Records to use:

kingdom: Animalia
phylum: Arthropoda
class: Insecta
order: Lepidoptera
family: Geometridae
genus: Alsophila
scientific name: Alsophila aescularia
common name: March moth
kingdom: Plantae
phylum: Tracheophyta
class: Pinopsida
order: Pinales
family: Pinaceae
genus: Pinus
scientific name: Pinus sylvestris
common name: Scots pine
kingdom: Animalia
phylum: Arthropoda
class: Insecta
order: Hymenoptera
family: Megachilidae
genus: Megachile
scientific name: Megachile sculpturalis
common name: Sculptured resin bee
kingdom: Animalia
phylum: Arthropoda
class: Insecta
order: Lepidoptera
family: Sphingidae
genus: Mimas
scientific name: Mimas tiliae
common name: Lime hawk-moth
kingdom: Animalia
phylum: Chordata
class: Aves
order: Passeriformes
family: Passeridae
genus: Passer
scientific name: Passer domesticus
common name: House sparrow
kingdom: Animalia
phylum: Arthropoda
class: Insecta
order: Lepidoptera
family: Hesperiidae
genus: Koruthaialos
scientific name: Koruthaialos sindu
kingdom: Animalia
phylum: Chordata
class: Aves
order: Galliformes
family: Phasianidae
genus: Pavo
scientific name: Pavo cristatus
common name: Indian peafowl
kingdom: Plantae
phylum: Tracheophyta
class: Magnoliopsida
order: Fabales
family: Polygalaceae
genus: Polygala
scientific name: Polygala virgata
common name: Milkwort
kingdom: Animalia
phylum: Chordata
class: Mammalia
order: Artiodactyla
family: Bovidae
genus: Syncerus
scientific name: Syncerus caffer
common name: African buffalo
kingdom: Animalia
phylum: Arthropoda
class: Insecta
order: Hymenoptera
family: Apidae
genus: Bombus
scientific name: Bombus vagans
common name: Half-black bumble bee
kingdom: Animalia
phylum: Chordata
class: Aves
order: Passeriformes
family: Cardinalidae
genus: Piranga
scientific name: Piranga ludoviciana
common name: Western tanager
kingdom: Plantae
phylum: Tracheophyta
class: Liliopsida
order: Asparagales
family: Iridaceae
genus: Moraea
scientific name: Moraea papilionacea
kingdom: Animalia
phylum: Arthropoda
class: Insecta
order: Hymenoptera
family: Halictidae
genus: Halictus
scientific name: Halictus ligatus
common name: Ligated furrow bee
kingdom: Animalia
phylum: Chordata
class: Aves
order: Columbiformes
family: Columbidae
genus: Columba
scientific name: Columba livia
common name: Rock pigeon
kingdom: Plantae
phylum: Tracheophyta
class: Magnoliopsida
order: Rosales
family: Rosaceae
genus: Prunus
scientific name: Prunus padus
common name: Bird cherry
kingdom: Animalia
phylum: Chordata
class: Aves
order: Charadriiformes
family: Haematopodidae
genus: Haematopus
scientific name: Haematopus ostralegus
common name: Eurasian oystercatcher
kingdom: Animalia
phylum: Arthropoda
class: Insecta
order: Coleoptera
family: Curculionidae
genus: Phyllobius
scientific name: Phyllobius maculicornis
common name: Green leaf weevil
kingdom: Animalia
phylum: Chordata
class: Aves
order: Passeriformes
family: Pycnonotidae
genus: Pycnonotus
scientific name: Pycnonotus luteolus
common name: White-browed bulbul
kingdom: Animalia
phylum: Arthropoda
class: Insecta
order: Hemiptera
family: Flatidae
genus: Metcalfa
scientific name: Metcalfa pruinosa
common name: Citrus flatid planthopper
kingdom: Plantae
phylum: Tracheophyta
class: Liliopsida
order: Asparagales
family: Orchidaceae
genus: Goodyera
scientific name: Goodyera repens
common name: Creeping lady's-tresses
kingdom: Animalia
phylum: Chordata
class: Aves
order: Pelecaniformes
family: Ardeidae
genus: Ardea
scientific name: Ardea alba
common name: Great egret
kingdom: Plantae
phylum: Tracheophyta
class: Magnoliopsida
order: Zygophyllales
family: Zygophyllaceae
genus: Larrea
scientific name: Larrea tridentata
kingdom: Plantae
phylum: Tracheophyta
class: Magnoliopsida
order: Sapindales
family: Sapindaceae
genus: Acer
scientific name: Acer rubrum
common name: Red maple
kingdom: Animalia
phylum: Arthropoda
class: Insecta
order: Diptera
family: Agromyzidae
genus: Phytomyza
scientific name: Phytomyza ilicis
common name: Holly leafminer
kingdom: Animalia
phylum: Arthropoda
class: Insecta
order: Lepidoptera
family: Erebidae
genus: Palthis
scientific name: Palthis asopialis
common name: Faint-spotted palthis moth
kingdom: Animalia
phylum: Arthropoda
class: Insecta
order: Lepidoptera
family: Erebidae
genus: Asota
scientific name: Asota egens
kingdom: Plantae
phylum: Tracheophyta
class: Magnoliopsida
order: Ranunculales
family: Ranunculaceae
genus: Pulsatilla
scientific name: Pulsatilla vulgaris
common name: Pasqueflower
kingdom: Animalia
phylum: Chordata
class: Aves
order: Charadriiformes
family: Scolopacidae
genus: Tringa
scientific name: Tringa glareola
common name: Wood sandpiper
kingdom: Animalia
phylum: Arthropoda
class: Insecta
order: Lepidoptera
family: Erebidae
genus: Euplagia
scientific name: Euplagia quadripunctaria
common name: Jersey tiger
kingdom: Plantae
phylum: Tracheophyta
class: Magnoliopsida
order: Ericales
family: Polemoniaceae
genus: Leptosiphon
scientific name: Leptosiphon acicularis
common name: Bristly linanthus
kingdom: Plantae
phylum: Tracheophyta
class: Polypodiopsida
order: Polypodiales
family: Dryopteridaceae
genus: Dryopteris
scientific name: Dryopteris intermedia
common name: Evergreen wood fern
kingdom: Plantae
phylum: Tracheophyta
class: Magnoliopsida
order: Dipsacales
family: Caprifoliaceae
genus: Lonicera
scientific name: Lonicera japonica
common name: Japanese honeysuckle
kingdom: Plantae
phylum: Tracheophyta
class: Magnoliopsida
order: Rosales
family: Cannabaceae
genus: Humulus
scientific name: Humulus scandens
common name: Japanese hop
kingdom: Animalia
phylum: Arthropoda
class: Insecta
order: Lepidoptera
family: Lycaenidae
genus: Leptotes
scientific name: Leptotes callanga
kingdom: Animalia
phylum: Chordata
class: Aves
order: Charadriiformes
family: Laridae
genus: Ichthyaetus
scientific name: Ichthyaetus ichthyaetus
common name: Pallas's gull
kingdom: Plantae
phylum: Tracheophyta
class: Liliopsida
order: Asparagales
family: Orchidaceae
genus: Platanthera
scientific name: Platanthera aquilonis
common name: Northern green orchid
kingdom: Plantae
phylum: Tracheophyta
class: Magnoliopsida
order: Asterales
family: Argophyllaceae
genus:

Stated exercise:
For each of the records above, return its naming lines from kingdom onward, word for word and in the same order.

Solved problem:
kingdom: Animalia
phylum: Arthropoda
class: Insecta
order: Lepidoptera
family: Geometridae
genus: Alsophila
scientific name: Alsophila aescularia
common name: March moth
kingdom: Plantae
phylum: Tracheophyta
class: Pinopsida
order: Pinales
family: Pinaceae
genus: Pinus
scientific name: Pinus sylvestris
common name: Scots pine
kingdom: Animalia
phylum: Arthropoda
class: Insecta
order: Hymenoptera
family: Megachilidae
genus: Megachile
scientific name: Megachile sculpturalis
common name: Sculptured resin bee
kingdom: Animalia
phylum: Arthropoda
class: Insecta
order: Lepidoptera
family: Sphingidae
genus: Mimas
scientific name: Mimas tiliae
common name: Lime hawk-moth
kingdom: Animalia
phylum: Chordata
class: Aves
order: Passeriformes
family: Passeridae
genus: Passer
scientific name: Passer domesticus
common name: House sparrow
kingdom: Animalia
phylum: Arthropoda
class: Insecta
order: Lepidoptera
family: Hesperiidae
genus: Koruthaialos
scientific name: Koruthaialos sindu
kingdom: Animalia
phylum: Chordata
class: Aves
order: Galliformes
family: Phasianidae
genus: Pavo
scientific name: Pavo cristatus
common name: Indian peafowl
kingdom: Plantae
phylum: Tracheophyta
class: Magnoliopsida
order: Fabales
family: Polygalaceae
genus: Polygala
scientific name: Polygala virgata
common name: Milkwort
kingdom: Animalia
phylum: Chordata
class: Mammalia
order: Artiodactyla
family: Bovidae
genus: Syncerus
scientific name: Syncerus caffer
common name: African buffalo
kingdom: Animalia
phylum: Arthropoda
class: Insecta
order: Hymenoptera
family: Apidae
genus: Bombus
scientific name: Bombus vagans
common name: Half-black bumble bee
kingdom: Animalia
phylum: Chordata
class: Aves
order: Passeriformes
family: Cardinalidae
genus: Piranga
scientific name: Piranga ludoviciana
common name: Western tanager
kingdom: Plantae
phylum: Tracheophyta
class: Liliopsida
order: Asparagales
family: Iridaceae
genus: Moraea
scientific name: Moraea papilionacea
kingdom: Animalia
phylum: Arthropoda
class: Insecta
order: Hymenoptera
family: Halictidae
genus: Halictus
scientific name: Halictus ligatus
common name: Ligated furrow bee
kingdom: Animalia
phylum: Chordata
class: Aves
order: Columbiformes
family: Columbidae
genus: Columba
scientific name: Columba livia
common name: Rock pigeon
kingdom: Plantae
phylum: Tracheophyta
class: Magnoliopsida
order: Rosales
family: Rosaceae
genus: Prunus
scientific name: Prunus padus
common name: Bird cherry
kingdom: Animalia
phylum: Chordata
class: Aves
order: Charadriiformes
family: Haematopodidae
genus: Haematopus
scientific name: Haematopus ostralegus
common name: Eurasian oystercatcher
kingdom: Animalia
phylum: Arthropoda
class: Insecta
order: Coleoptera
family: Curculionidae
genus: Phyllobius
scientific name: Phyllobius maculicornis
common name: Green leaf weevil
kingdom: Animalia
phylum: Chordata
class: Aves
order: Passeriformes
family: Pycnonotidae
genus: Pycnonotus
scientific name: Pycnonotus luteolus
common name: White-browed bulbul
kingdom: Animalia
phylum: Arthropoda
class: Insecta
order: Hemiptera
family: Flatidae
genus: Metcalfa
scientific name: Metcalfa pruinosa
common name: Citrus flatid planthopper
kingdom: Plantae
phylum: Tracheophyta
class: Liliopsida
order: Asparagales
family: Orchidaceae
genus: Goodyera
scientific name: Goodyera repens
common name: Creeping lady's-tresses
kingdom: Animalia
phylum: Chordata
class: Aves
order: Pelecaniformes
family: Ardeidae
genus: Ardea
scientific name: Ardea alba
common name: Great egret
kingdom: Plantae
phylum: Tracheophyta
class: Magnoliopsida
order: Zygophyllales
family: Zygophyllaceae
genus: Larrea
scientific name: Larrea tridentata
kingdom: Plantae
phylum: Tracheophyta
class: Magnoliopsida
order: Sapindales
family: Sapindaceae
genus: Acer
scientific name: Acer rubrum
common name: Red maple
kingdom: Animalia
phylum: Arthropoda
class: Insecta
order: Diptera
family: Agromyzidae
genus: Phytomyza
scientific name: Phytomyza ilicis
common name: Holly leafminer
kingdom: Animalia
phylum: Arthropoda
class: Insecta
order: Lepidoptera
family: Erebidae
genus: Palthis
scientific name: Palthis asopialis
common name: Faint-spotted palthis moth
kingdom: Animalia
phylum: Arthropoda
class: Insecta
order: Lepidoptera
family: Erebidae
genus: Asota
scientific name: Asota egens
kingdom: Plantae
phylum: Tracheophyta
class: Magnoliopsida
order: Ranunculales
family: Ranunculaceae
genus: Pulsatilla
scientific name: Pulsatilla vulgaris
common name: Pasqueflower
kingdom: Animalia
phylum: Chordata
class: Aves
order: Charadriiformes
family: Scolopacidae
genus: Tringa
scientific name: Tringa glareola
common name: Wood sandpiper
kingdom: Animalia
phylum: Arthropoda
class: Insecta
order: Lepidoptera
family: Erebidae
genus: Euplagia
scientific name: Euplagia quadripunctaria
common name: Jersey tiger
kingdom: Plantae
phylum: Tracheophyta
class: Magnoliopsida
order: Ericales
family: Polemoniaceae
genus: Leptosiphon
scientific name: Leptosiphon acicularis
common name: Bristly linanthus
kingdom: Plantae
phylum: Tracheophyta
class: Polypodiopsida
order: Polypodiales
family: Dryopteridaceae
genus: Dryopteris
scientific name: Dryopteris intermedia
common name: Evergreen wood fern
kingdom: Plantae
phylum: Tracheophyta
class: Magnoliopsida
order: Dipsacales
family: Caprifoliaceae
genus: Lonicera
scientific name: Lonicera japonica
common name: Japanese honeysuckle
kingdom: Plantae
phylum: Tracheophyta
class: Magnoliopsida
order: Rosales
family: Cannabaceae
genus: Humulus
scientific name: Humulus scandens
common name: Japanese hop
kingdom: Animalia
phylum: Arthropoda
class: Insecta
order: Lepidoptera
family: Lycaenidae
genus: Leptotes
scientific name: Leptotes callanga
kingdom: Animalia
phylum: Chordata
class: Aves
order: Charadriiformes
family: Laridae
genus: Ichthyaetus
scientific name: Ichthyaetus ichthyaetus
common name: Pallas's gull
kingdom: Plantae
phylum: Tracheophyta
class: Liliopsida
order: Asparagales
family: Orchidaceae
genus: Platanthera
scientific name: Platanthera aquilonis
common name: Northern green orchid
kingdom: Plantae
phylum: Tracheophyta
class: Magnoliopsida
order: Asterales
family: Argophyllaceae
genus:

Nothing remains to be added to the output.